# Data:
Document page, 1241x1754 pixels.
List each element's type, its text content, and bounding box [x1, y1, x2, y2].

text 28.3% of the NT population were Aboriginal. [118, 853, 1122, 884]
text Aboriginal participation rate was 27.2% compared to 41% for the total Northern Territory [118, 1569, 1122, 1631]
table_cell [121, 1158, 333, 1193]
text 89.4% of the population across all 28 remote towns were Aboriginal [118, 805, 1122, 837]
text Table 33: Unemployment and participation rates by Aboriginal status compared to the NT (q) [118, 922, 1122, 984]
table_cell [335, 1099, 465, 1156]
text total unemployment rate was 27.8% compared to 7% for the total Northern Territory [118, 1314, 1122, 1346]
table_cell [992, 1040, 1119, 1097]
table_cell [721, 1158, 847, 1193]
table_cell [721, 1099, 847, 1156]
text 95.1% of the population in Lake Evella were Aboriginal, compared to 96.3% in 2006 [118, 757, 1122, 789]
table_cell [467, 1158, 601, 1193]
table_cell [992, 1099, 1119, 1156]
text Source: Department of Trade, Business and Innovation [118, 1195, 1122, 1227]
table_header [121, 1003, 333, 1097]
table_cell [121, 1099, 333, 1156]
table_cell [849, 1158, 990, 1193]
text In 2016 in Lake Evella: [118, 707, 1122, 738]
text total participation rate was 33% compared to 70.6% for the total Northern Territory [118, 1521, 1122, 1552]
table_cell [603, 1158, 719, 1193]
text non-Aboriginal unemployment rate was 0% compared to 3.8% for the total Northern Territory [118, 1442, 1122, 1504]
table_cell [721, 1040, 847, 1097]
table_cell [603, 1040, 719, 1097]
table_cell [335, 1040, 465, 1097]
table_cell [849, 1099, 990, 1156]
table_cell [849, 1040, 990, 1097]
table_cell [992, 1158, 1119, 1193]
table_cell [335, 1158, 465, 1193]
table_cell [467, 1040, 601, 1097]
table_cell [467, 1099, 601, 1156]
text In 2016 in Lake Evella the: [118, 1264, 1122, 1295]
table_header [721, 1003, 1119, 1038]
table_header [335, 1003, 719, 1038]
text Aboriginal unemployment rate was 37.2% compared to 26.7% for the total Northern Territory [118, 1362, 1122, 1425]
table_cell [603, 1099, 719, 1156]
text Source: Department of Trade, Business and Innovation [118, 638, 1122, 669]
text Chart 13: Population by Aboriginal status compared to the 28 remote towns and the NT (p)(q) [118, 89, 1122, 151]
...
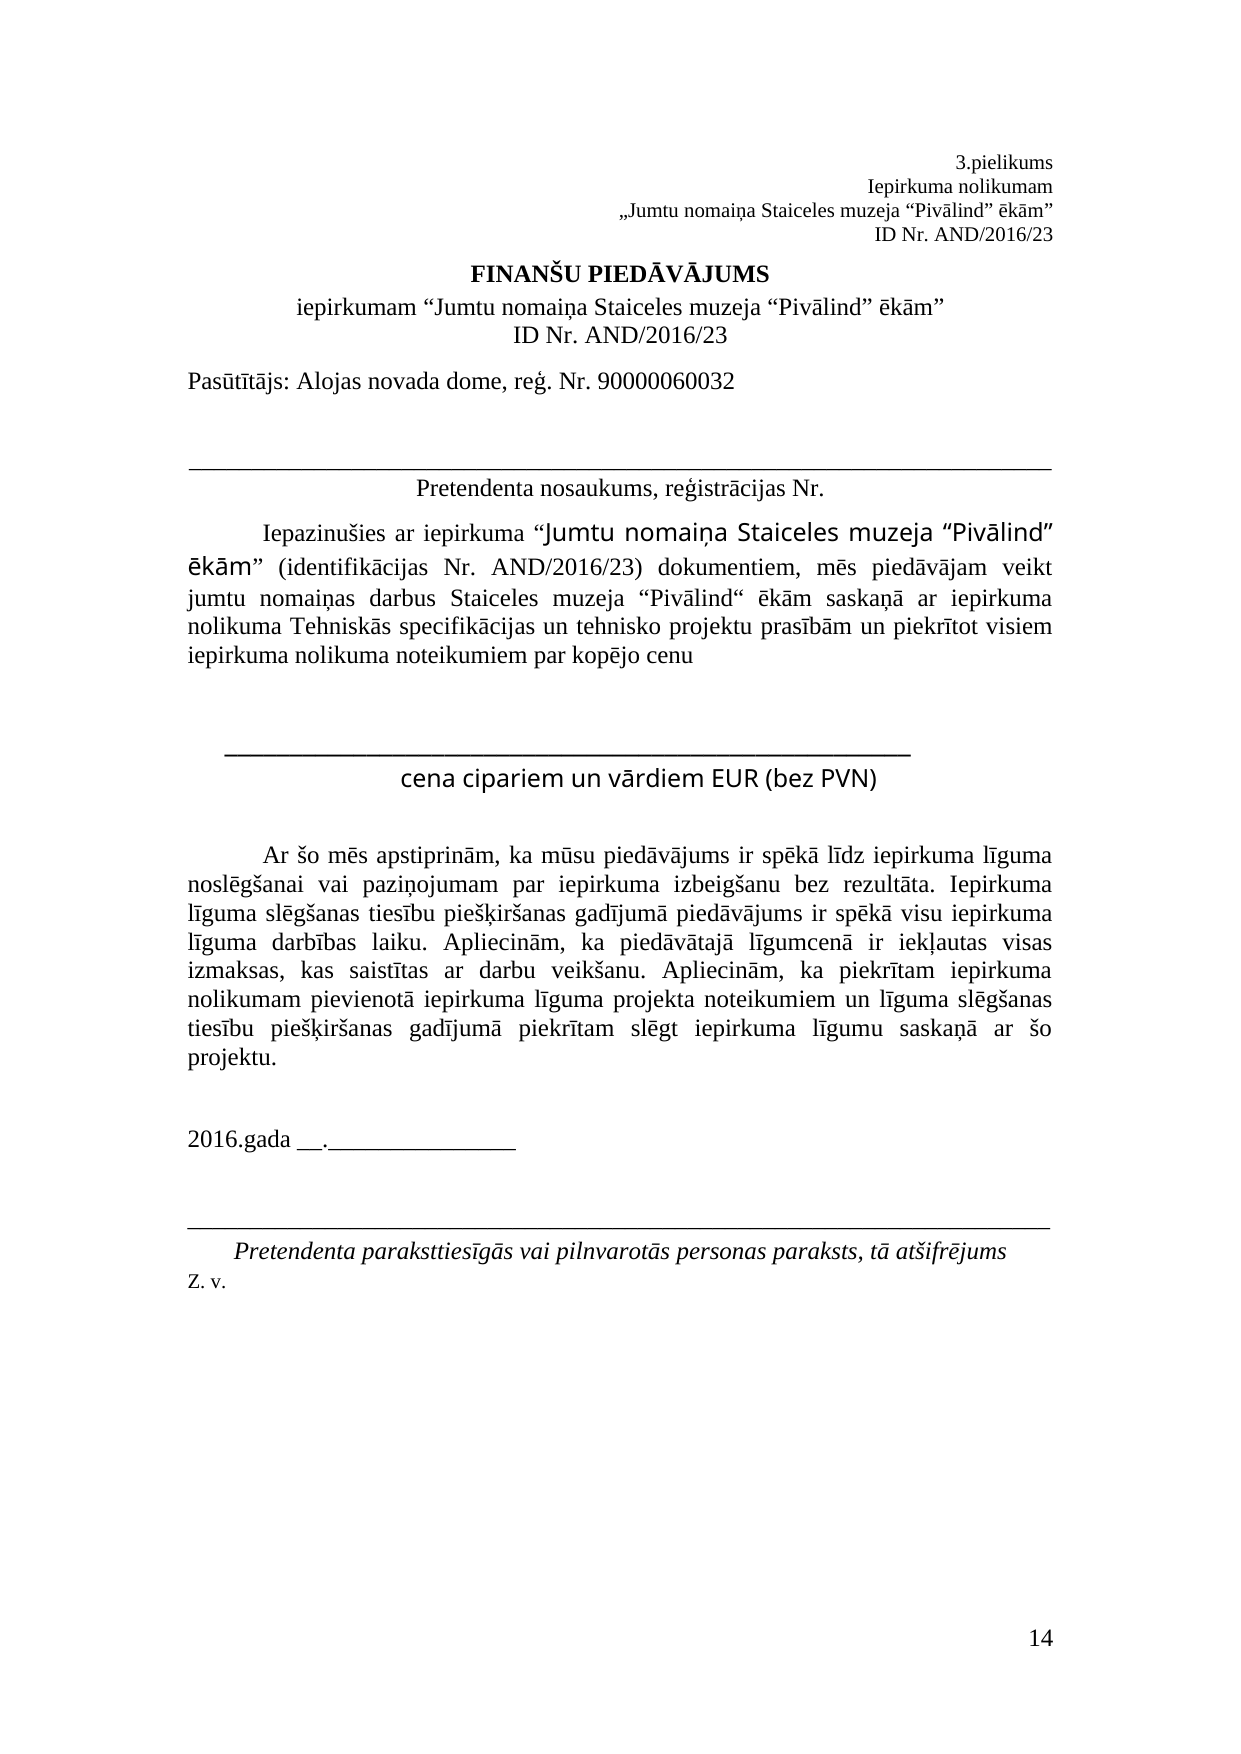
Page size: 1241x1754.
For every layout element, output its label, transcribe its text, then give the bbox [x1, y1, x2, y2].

# To-do item:
Within the material above, transcribe exactly the lines that run from the line holding "table_header [121, 1003, 333, 1097]" through the line holding "table_cell [992, 1158, 1119, 1193]".

# Response to the exercise:
table_header [121, 1003, 333, 1097]
table_cell [121, 1099, 333, 1156]
table_cell [849, 1158, 990, 1193]
text In 2016 in Lake Evella: [118, 707, 1122, 738]
text total participation rate was 33% compared to 70.6% for the total Northern Territory [118, 1521, 1122, 1552]
table_cell [603, 1158, 719, 1193]
text non-Aboriginal unemployment rate was 0% compared to 3.8% for the total Northern Territory [118, 1442, 1122, 1504]
table_cell [721, 1040, 847, 1097]
table_cell [603, 1040, 719, 1097]
table_cell [335, 1040, 465, 1097]
table_cell [849, 1099, 990, 1156]
table_cell [849, 1040, 990, 1097]
table_cell [992, 1158, 1119, 1193]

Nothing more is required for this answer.